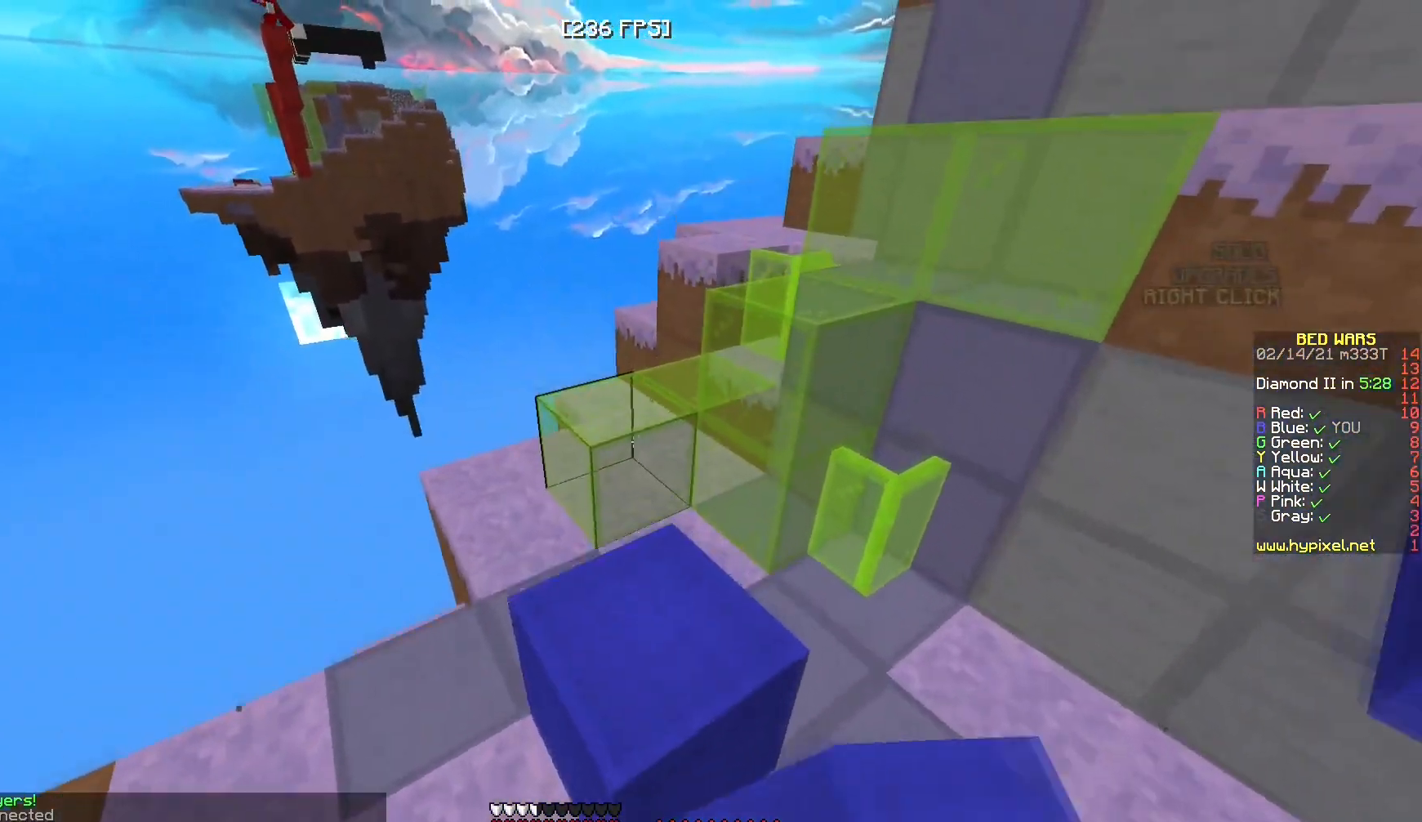
{"keys": ["d", "s"], "mouse": ["right"], "events": [[100, "mouse_right", "down"], [100, "w", "down"], [200, "mouse_right", "up"], [217, "d", "down"], [217, "s", "down"], [217, "w", "up"], [450, "mouse_right", "down"]]}
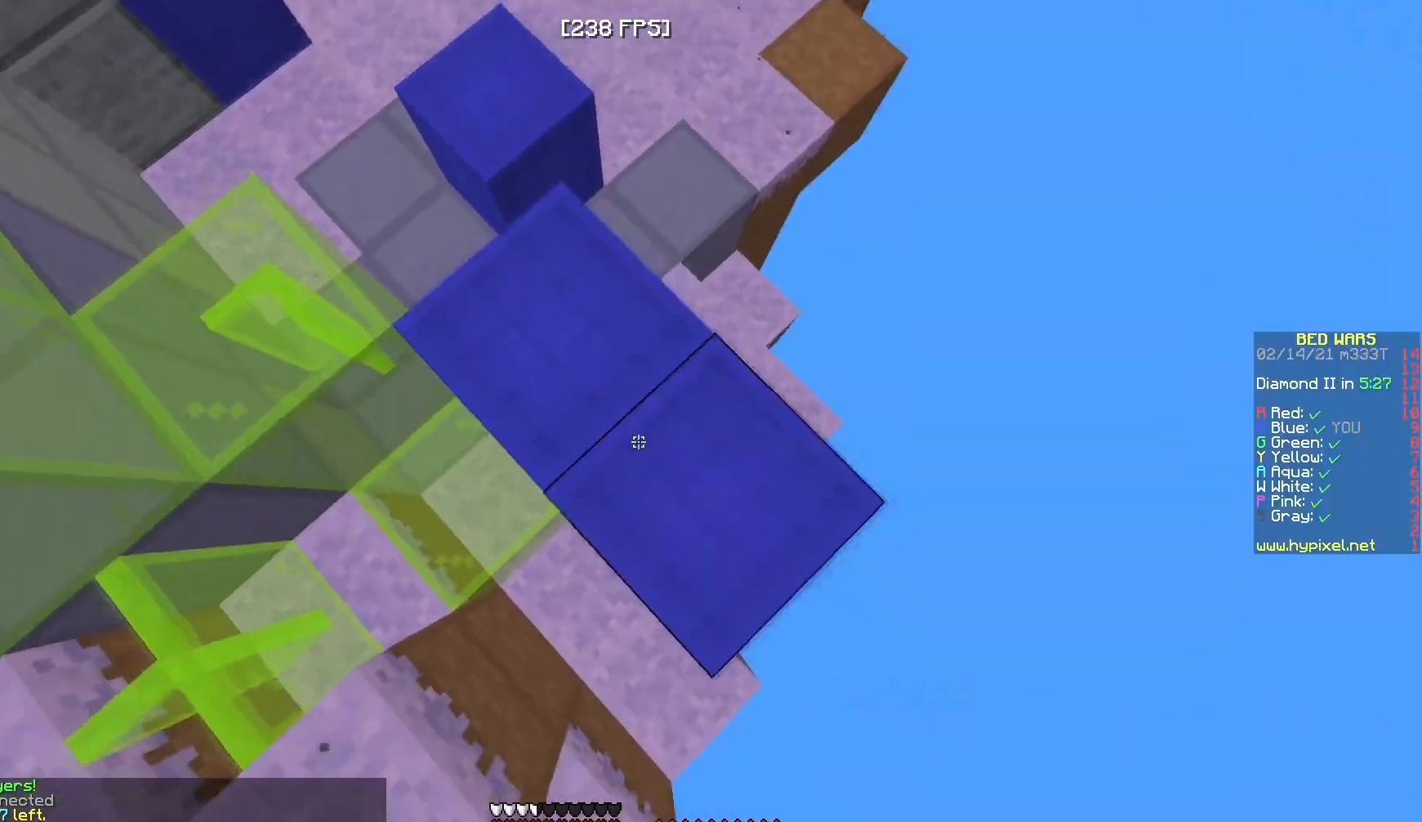
{"keys": ["d", "s"], "mouse": ["right"], "events": [[67, "mouse_right", "up"], [133, "mouse_right", "down"], [233, "mouse_right", "up"], [317, "mouse_right", "down"], [417, "mouse_right", "up"], [500, "mouse_right", "down"]]}
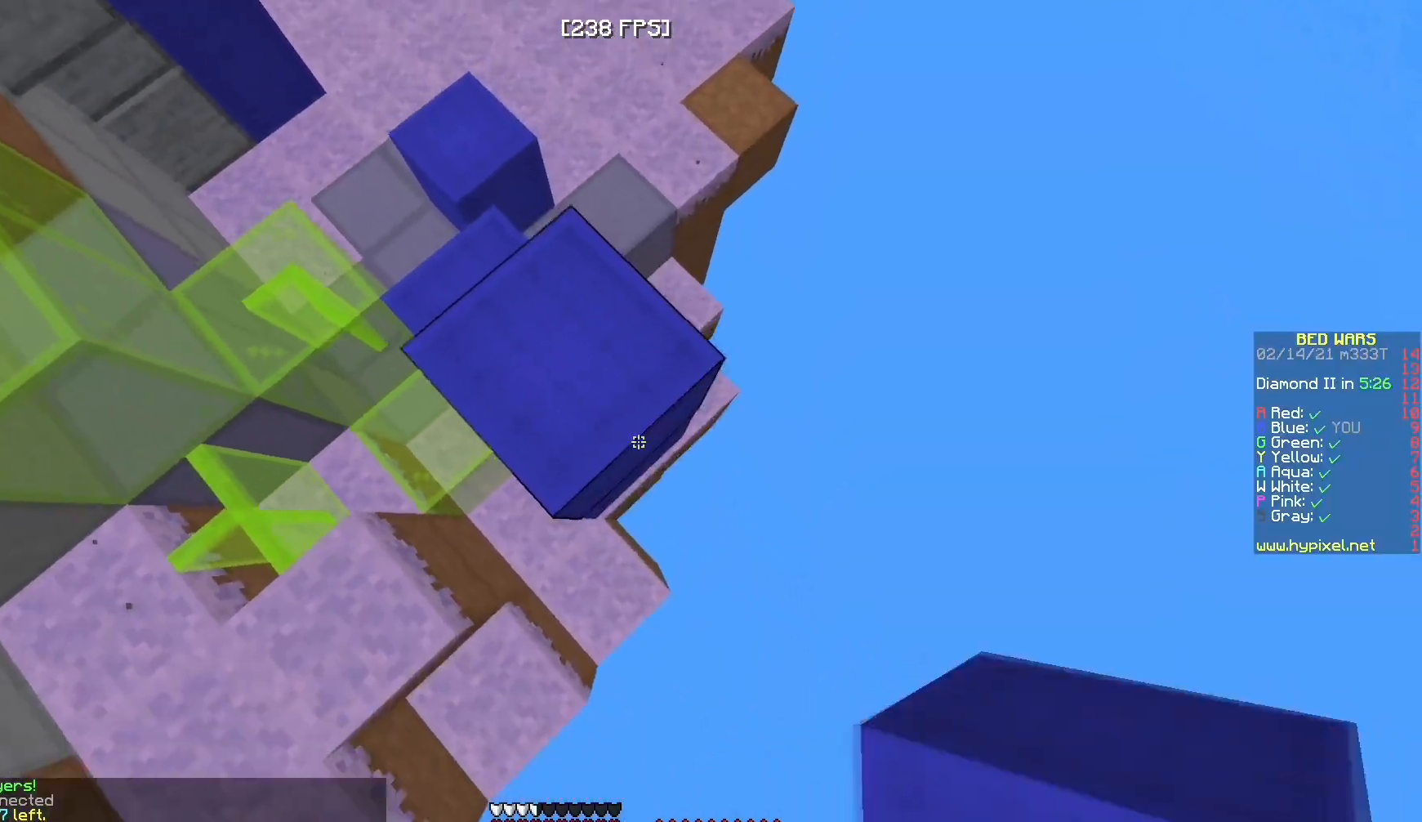
{"keys": ["d", "s"], "mouse": [], "events": [[467, "mouse_right", "up"]]}
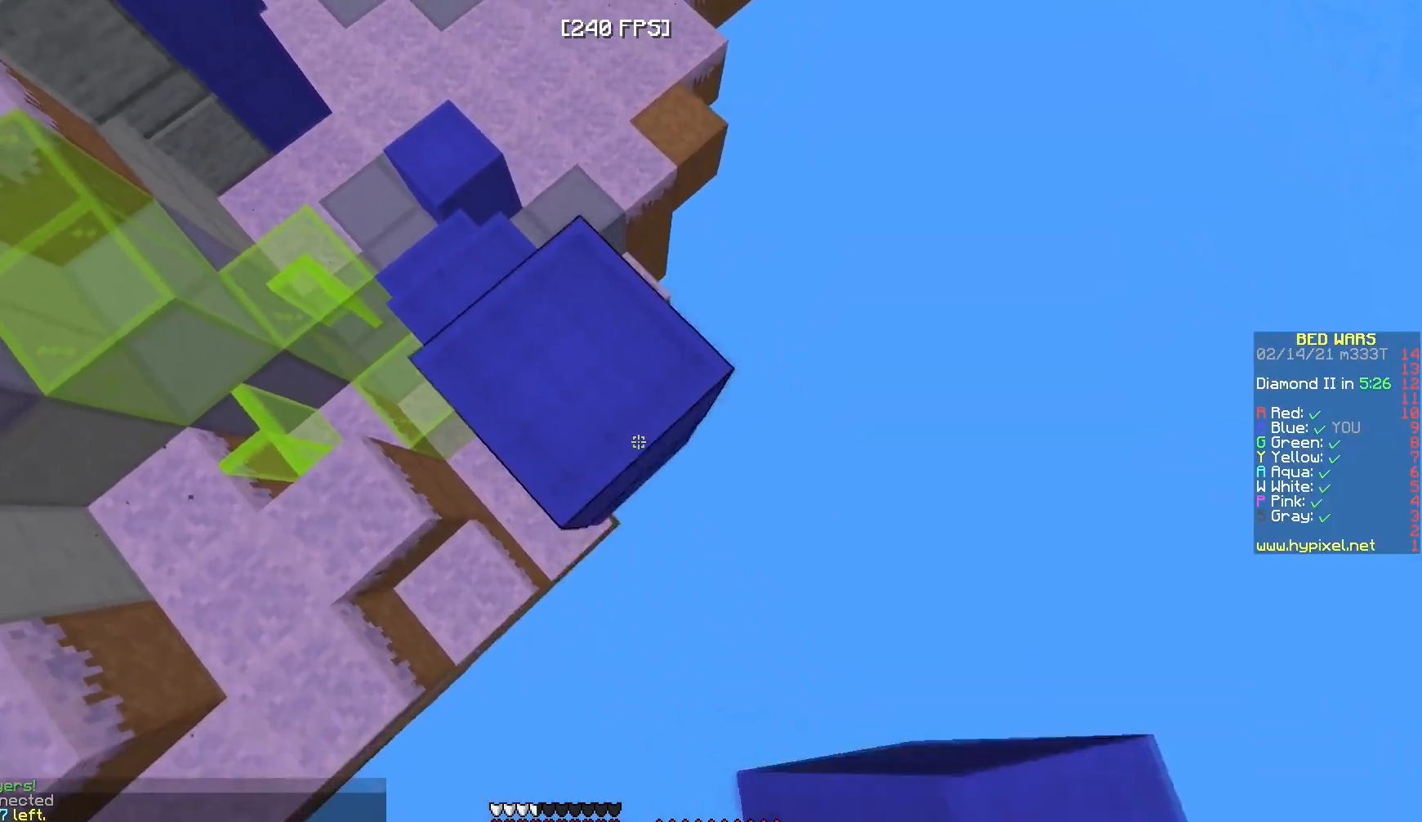
{"keys": ["d", "s"], "mouse": [], "events": [[33, "mouse_right", "down"], [150, "mouse_right", "up"], [217, "mouse_right", "down"], [450, "mouse_right", "up"]]}
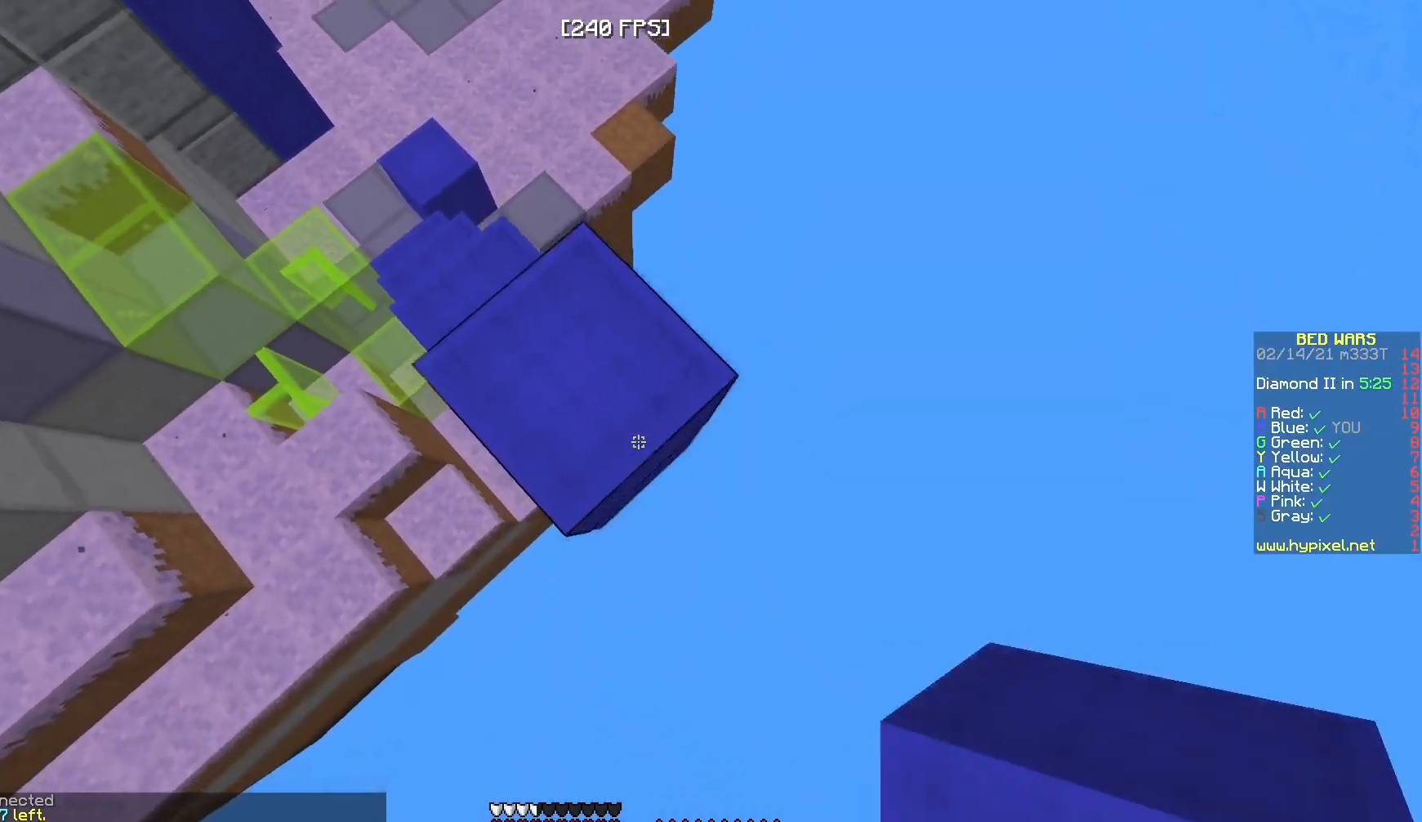
{"keys": ["d", "s"], "mouse": ["right"], "events": [[100, "mouse_right", "down"]]}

------------------------------------------------------------------------

### REQUIREMENT
A single number is the whole answer: report how many lines in the data above include the word "down".

### TASK SOLUTION
4